L’article 1310 du code civil dispose que la solidarité est légale ou conventionnelle ; elle ne se présume pas.
Le contrat de bail ne stipule pas la solidarité entre les locataires. En outre, les locataires ne sont pas mariés, de sorte que la solidarité de l’article 220 du code civil au titre des dettes ménagères ne peut s’appliquer. La solidarité sera donc rejetée pour la condamnation en paiement des loyers et charges.
En revanche, les locataires se maintenant tous les deux dans les lieux, ils sont tenus in solidum aux indemnités d’occupation en application du principe selon lequel chacun des responsables d’un même dommage doit être condamné à le réparer en totalité.

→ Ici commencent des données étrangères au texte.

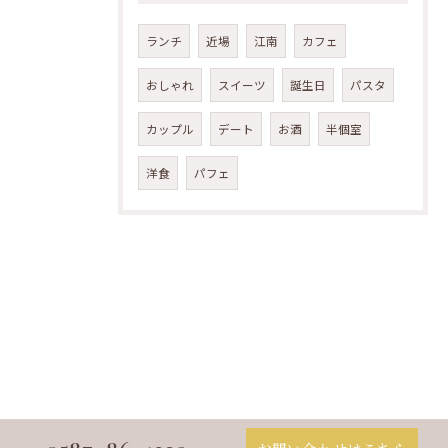
ランチ
近場
江南
カフェ
おしゃれ
スイーツ
誕生日
パスタ
カップル
デート
お酒
半個室
洋食
パフェ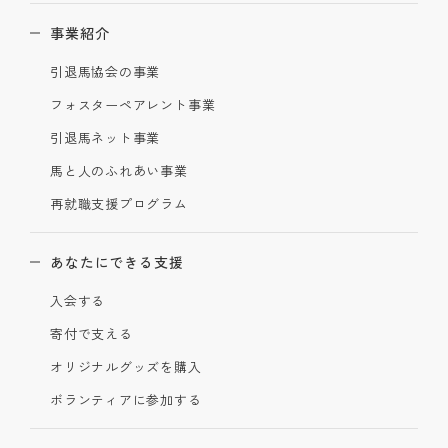
事業紹介
引退馬協会の事業
フォスターペアレント事業
引退馬ネット事業
馬と人のふれあい事業
再就職支援プログラム
あなたにできる支援
入会する
寄付で支える
オリジナルグッズを購入
ボランティアに参加する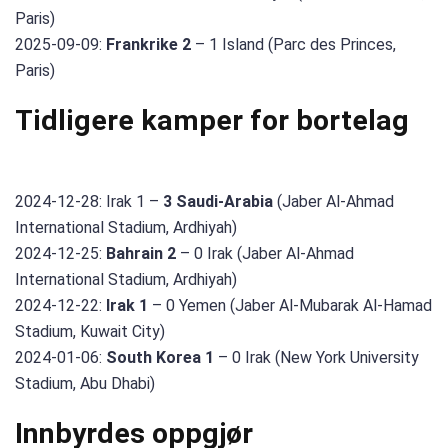
Paris)
2025-09-09:
Frankrike 2
– 1 Island (Parc des Princes,
Paris)
Tidligere kamper for bortelag
2024-12-28: Irak 1 –
3 Saudi-Arabia
(Jaber Al-Ahmad
International Stadium, Ardhiyah)
2024-12-25:
Bahrain 2
– 0 Irak (Jaber Al-Ahmad
International Stadium, Ardhiyah)
2024-12-22:
Irak 1
– 0 Yemen (Jaber Al-Mubarak Al-Hamad
Stadium, Kuwait City)
2024-01-06:
South Korea 1
– 0 Irak (New York University
Stadium, Abu Dhabi)
Innbyrdes oppgjør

De la date de résiliation du bail (4 décembre 2024) au 30 avril 2025, les indemnités d’occupation représentent la somme de 2.532 €.
III. SUR LES DEMANDES ACCESSOIRES :
La résistance abusive des locataires n’est pas établie, ni la réalité d’un préjudice distinct du simple retard pour le bailleur. En conséquence la demande de dommages-intérêts sera rejetée.

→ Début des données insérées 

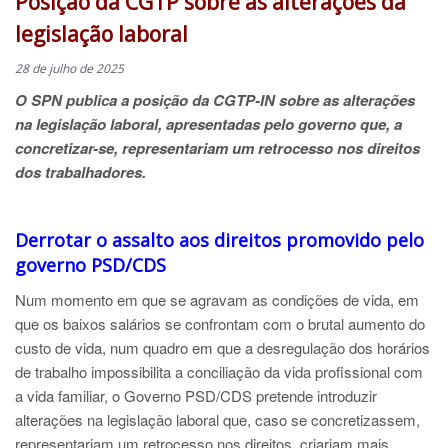
Posição da CGTP sobre as alterações da
legislação laboral
28 de julho de 2025
O SPN publica a posição da CGTP-IN sobre as alterações
na legislação laboral, apresentadas pelo governo que, a
concretizar-se, representariam um retrocesso nos direitos
dos trabalhadores.
Derrotar o assalto aos direitos promovido pelo
governo PSD/CDS
Num momento em que se agravam as condições de vida, em
que os baixos salários se confrontam com o brutal aumento do
custo de vida, num quadro em que a desregulação dos horários
de trabalho impossibilita a conciliação da vida profissional com
a vida familiar, o Governo PSD/CDS pretende introduzir
alterações na legislação laboral que, caso se concretizassem,
representariam um retrocesso nos direitos, criariam mais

Mme [V] [E] [T] et M. [F] [D], partie perdante, supporteront in solidum la charge des dépens, qui comprendront notamment le coût du commandement de payer.
Compte tenu des démarches judiciaires qu’a dû accomplir la SCI FONCIERE GIRARD CADET, Mme [V] [E] [T] et M. [F] [D] seront condamnés in solidum à lui verser la somme de 150 € au titre de l’article 700 du code de procédure civile.

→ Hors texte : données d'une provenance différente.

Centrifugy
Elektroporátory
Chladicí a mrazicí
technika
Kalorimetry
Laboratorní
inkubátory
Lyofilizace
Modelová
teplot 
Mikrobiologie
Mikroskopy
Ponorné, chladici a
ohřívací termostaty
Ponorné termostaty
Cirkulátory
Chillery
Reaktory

L’exécution provisoire est de droit.
PAR CES MOTIFS,
Le juge des contentieux de la protection, statuant par mise à disposition au greffe, par jugement réputé contradictoire et en premier ressort,
CONSTATE que les conditions d’acquisition de la clause résolutoire figurant au bail conclu le 26 janvier 2024 entre la SCI FONCIERE GIRARD CADET d’une part et Mme [V] [E] [T] et M. [F] [D] d’autre part concernant le logement à usage d’habitation situé au [Adresse 5] à BOURG EN BRESSE (01) sont réunies à la date du 04 décembre 2024 ;
AUTORISE la SCI FONCIERE GIRARD CADET à faire procéder à l’expulsion de Mme [V] [E] [T] et M. [F] [D] et tous occupants de leur chef dudit logement au besoin avec le concours d’un serrurier et de la force publique, à défaut pour Mme [V] [E] [T] et M. [F] [D] d’avoir libéré les lieux dans les deux mois de la signification du commandement d’avoir à quitter les lieux ;
FIXE le montant mensuel de l’indemnité d’occupation due depuis la date de la résiliation du contrat de bail jusqu’à la libération définitive des lieux, matérialisée par la remise des clés au propriétaire ou l’expulsion, à un montant équivalent à celui du loyer et des charges, tel qu’il aurait été si le contrat s’était poursuivi ;
CONDAMNE Mme [V] [E] [T] et M. [F] [D] à verser à la SCI FONCIERE GIRARD CADET la somme de 4.680 € en deniers ou quittances (décompte arrêté au 30 avril 2025, incluant l’échéance du mois d’avril 2025), dont 2.532 € in solidum, avec les intérêts au taux légal à compter du présent jugement ;
CONDAMNE in solidum Mme [V] [E] [T] et M. [F] [D] à payer à la SCI FONCIERE GIRARD CADET l’indemnité mensuelle d’occupation précédemment fixée, à compter du mois de mai 2025 jusqu’à la libération complète des lieux matérialisée par la remise des clés au propriétaire ou l’expulsion;
REJETTE la demande de la SCI FONCIERE GIRARD CADET au titre de dommages et intérêts ;
CONDAMNE in solidum Mme [V] [E] [T] et M. [F] [D] à verser à la SCI FONCIERE GIRARD CADET une somme de 150 € au titre de l’article 700 du code de procédure civile ;
CONDAMNE in solidum Mme [V] [E] [T] et M. [F] [D] aux dépens, qui comprendront notamment le coût du commandement de payer ;
DEBOUTE les parties de leurs demandes plus amples ou contraires ;
RAPPELLE que l’exécution provisoire est de droit ;
DIT qu’une copie du présent jugement sera transmise par les soins du greffe au représentant de l’État dans le département en application de l’article R 412-2 du code des procédures civiles d’exécution.
Ainsi jugé et prononcé par mise à disposition du jugement au greffe du juge des contentieux de la protection du tribunal judiciaire, le 16 octobre 2025.